Longman suggests these things didn't really happen. But they did. 2 reasons:

  1. Within the book of Job there are specific claims to things happening and people speaking. "Job said," etc. He really said it. The details are specific to who says what, when, and why they say it. This specificity is very different from ancient fictional tales which were more obviously telling a “universal” story.
  2. Why would Ezekiel (and the NT [Paul and James]) appeal to a story that doesn't exist? James appeals to us to trust God...because of Job. So he must be real.

If it really happened, how is Job's story consistent with the canon?

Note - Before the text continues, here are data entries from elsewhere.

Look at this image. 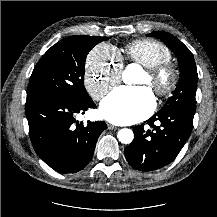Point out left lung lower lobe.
<instances>
[{"label": "left lung lower lobe", "instance_id": "1", "mask_svg": "<svg viewBox=\"0 0 217 217\" xmlns=\"http://www.w3.org/2000/svg\"><path fill=\"white\" fill-rule=\"evenodd\" d=\"M194 113L185 109L157 112L146 121L153 130H144V124L133 127L134 140L125 148L128 163L148 172L172 162L191 134Z\"/></svg>", "mask_w": 217, "mask_h": 217}]
</instances>
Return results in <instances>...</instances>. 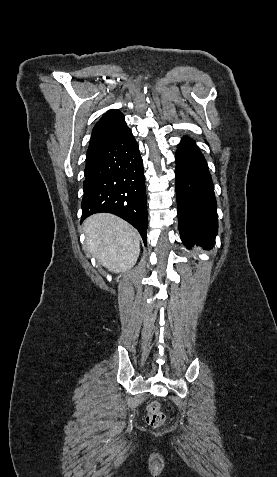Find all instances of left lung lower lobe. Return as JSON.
<instances>
[{
  "label": "left lung lower lobe",
  "mask_w": 277,
  "mask_h": 477,
  "mask_svg": "<svg viewBox=\"0 0 277 477\" xmlns=\"http://www.w3.org/2000/svg\"><path fill=\"white\" fill-rule=\"evenodd\" d=\"M176 196L181 239L206 248L215 243L218 229L216 200L207 162L198 146L183 137L175 155Z\"/></svg>",
  "instance_id": "obj_1"
}]
</instances>
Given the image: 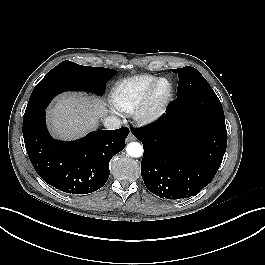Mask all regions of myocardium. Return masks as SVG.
<instances>
[{"label": "myocardium", "instance_id": "f54148a6", "mask_svg": "<svg viewBox=\"0 0 265 265\" xmlns=\"http://www.w3.org/2000/svg\"><path fill=\"white\" fill-rule=\"evenodd\" d=\"M167 81L168 92L160 99L156 98V90L160 82ZM174 95L173 82L164 76L157 77L147 89L142 100L133 111L135 121L143 126L150 125L160 119L167 111Z\"/></svg>", "mask_w": 265, "mask_h": 265}]
</instances>
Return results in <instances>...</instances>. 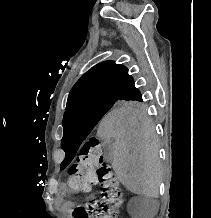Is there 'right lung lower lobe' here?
I'll use <instances>...</instances> for the list:
<instances>
[{
  "instance_id": "1",
  "label": "right lung lower lobe",
  "mask_w": 211,
  "mask_h": 218,
  "mask_svg": "<svg viewBox=\"0 0 211 218\" xmlns=\"http://www.w3.org/2000/svg\"><path fill=\"white\" fill-rule=\"evenodd\" d=\"M121 97L127 98H142L140 91L135 87L134 81H132L127 88L123 91Z\"/></svg>"
}]
</instances>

Via the author...Elihu. See below.

Who wrote it?--Elihu

The Bible uses cameo appearances for authors (e.g. John and Mark). The only people who get nice intros in the book of Job are Job himself and Elihu (in Job 32). Job didn't write it, obviously, so that leaves Elihu. Eliphaz, Bildad, and Zophar are not Hebrew names—Elihu and Job are the only two Hebrew names in the book. Elihu means "He is my God"; Job means "enemy."

Elihu is a Buzite, which pops up in Gen 22:21—“Buz". They are Abraham's family; Abraham’s a Buzite. He's of the family of Ram (“Abram” = father of Ram). Elihu and Abram are therefore related. That is why he has a Hebrew name. Plus, he's the only one who doesn't talk to God at the end of the book. But maybe He did meet God and maybe God told him the entire thing (and that's how we get the parallelism and structure of the entire book).

Elihu would've crosses paths with Abraham (they are nomadic after all) and he would've told him that story. Abraham would take that information and preserve it. Maybe it wasn't codified until Moses' time, but we know for sure it began with Elihu.1

Job is the first book, so it is the introduction to the Bible. It gives you the hermeneutical approach to the Bible. And Job doesn't have the creation story in it, so Moses writes Genesis. "If you don't know Job well you don't know why you need the Bible and you don't know what Job is about. …It shows you what they were thinking, what they were asking, and it shows you why the Bible was written."

  1. Klein would say that we are falling for the obvious signs, but he is too intellectual to fall for those. But the easiest explanation is best, and why can't the author put those signs in and us read them correctly now?